267.  In response to a question about the categorical nature of the Key Judgements
in comparison with the detailed text in the 9 September Assessment, Sir John Scarlett
emphasised the importance of the distinction to be drawn between the strength of the
intelligence base on which an Assessment drew and the firmness of the JIC’s Key
Judgements; and that the JIC had, in September 2002, made “quite firm judgements”
despite the limitations in the intelligence.123
268.  Mr Miller told the Inquiry that the document discussed by the JIC on 4 September:
“… wasn’t a full JIC Assessment, and it was full of … caveated language …

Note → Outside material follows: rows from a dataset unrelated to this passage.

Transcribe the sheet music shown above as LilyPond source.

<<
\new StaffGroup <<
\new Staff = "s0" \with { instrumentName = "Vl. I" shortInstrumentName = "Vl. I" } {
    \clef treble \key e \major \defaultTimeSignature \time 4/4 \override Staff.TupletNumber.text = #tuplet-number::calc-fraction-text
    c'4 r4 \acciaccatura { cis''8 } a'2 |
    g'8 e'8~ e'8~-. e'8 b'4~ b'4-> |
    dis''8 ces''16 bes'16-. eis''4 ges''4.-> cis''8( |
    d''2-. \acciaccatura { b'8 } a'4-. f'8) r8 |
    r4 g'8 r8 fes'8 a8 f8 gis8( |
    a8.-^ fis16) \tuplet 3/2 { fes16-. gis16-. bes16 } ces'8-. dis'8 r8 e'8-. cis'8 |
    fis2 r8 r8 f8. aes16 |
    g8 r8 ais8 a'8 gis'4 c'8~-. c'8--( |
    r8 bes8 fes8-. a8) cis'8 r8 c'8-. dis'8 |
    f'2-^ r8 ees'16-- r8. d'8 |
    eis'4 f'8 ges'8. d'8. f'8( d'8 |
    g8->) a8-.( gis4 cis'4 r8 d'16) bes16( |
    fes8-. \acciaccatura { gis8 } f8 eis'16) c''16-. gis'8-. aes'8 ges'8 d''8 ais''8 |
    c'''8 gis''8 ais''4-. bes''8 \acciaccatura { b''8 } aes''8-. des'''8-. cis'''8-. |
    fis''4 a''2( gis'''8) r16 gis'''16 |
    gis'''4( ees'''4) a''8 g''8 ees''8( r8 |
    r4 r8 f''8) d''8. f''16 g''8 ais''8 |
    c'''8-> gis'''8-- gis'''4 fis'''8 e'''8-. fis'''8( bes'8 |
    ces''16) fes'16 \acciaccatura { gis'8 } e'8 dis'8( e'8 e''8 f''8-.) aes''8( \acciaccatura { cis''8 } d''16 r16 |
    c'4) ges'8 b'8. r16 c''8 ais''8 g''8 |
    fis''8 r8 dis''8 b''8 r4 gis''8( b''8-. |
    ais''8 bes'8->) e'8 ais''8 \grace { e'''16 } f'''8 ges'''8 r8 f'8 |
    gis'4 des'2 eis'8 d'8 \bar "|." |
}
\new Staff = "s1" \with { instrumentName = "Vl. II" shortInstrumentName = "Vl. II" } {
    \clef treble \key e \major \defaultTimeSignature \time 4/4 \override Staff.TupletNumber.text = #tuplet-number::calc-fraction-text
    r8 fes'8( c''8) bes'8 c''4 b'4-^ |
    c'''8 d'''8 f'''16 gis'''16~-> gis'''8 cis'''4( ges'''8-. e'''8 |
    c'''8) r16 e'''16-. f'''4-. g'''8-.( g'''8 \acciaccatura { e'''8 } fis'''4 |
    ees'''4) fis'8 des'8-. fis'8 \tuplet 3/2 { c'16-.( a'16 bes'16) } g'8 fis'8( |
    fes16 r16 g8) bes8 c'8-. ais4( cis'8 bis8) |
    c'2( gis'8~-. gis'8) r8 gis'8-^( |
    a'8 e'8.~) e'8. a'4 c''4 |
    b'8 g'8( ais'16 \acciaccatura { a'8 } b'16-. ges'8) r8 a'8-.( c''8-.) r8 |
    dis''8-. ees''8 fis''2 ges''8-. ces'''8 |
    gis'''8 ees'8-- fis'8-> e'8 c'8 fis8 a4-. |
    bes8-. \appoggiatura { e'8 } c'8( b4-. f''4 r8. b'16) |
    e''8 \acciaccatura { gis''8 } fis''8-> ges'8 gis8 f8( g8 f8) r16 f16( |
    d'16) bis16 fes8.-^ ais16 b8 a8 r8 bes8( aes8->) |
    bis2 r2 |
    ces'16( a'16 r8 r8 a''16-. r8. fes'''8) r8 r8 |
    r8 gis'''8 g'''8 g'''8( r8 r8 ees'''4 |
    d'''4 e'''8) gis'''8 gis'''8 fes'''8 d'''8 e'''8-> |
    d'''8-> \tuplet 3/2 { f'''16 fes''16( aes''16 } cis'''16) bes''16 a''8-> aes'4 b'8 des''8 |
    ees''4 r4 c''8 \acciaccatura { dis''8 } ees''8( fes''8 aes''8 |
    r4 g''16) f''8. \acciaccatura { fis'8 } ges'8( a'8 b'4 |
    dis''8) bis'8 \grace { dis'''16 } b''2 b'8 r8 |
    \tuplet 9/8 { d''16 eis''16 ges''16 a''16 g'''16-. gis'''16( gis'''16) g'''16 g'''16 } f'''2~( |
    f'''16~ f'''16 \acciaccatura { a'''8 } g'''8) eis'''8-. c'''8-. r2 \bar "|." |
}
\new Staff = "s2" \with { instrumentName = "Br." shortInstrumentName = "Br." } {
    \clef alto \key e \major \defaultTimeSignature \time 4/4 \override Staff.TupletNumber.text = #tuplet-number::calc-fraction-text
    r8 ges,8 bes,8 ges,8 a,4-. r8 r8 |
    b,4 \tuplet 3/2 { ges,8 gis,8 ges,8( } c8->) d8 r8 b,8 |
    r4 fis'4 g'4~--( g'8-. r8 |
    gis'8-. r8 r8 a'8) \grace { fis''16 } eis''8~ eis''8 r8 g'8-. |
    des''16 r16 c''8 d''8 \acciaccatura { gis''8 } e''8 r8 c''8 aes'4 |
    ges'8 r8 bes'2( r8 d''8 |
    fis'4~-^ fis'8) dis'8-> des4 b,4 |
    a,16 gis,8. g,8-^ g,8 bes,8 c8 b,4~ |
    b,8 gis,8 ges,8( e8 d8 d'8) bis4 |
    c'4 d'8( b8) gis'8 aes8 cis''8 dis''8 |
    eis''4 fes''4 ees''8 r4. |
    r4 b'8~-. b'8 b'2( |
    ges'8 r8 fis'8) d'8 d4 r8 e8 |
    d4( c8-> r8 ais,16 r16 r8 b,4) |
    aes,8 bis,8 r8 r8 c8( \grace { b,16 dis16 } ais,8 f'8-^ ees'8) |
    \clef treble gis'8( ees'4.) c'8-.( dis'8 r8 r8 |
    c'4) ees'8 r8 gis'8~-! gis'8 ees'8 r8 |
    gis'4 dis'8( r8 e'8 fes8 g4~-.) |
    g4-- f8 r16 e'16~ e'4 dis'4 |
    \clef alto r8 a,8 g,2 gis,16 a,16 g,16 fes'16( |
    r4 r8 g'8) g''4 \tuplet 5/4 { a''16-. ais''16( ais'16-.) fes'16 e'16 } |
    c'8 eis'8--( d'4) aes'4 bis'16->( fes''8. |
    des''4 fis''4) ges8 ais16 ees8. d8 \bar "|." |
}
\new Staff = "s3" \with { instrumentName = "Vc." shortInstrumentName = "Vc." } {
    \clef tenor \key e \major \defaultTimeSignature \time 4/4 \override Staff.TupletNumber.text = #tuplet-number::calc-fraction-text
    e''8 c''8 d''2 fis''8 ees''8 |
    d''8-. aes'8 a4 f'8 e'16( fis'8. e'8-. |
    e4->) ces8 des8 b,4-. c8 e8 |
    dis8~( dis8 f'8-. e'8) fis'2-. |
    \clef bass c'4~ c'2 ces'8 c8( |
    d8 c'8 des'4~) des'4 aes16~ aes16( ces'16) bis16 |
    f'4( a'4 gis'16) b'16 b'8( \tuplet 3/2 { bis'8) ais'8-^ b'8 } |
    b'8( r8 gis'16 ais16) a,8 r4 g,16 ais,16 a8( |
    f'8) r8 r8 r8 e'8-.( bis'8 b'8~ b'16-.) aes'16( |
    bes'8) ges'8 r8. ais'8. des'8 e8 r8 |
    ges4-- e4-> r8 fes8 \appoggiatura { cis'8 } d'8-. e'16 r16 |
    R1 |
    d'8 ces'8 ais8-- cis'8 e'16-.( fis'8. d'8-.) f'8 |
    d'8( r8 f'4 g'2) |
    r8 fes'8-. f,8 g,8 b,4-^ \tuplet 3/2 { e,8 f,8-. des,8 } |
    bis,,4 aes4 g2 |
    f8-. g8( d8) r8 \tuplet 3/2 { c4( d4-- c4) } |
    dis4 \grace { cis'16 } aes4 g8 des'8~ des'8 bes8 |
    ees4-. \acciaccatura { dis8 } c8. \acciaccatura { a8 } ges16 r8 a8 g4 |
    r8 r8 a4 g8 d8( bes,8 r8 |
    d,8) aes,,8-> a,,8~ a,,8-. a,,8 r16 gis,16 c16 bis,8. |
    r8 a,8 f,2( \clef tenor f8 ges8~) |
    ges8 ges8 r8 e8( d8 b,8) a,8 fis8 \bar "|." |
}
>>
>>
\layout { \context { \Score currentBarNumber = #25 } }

“In the discussion, the point was made by one of the JIC members that at this stage
we should, as a Committee, be very clear on what we were telling Ministers, and
there was a view expressed in terms that, despite the caveats in the document
prepared by the Assessment Staff, the view was that Saddam did possess the
weapons and would be ready to use them, and that was the view that was shared
around the JIC table, and which the JIC specifically wanted set out in those terms
as the advice that Ministers should read from their intelligence committee.
121  Private hearing, 5 May 2010, page 42.
122  Private hearing, 5 May 2010, page 43.
123  Private hearing, 5 May 2010, pages 85-86.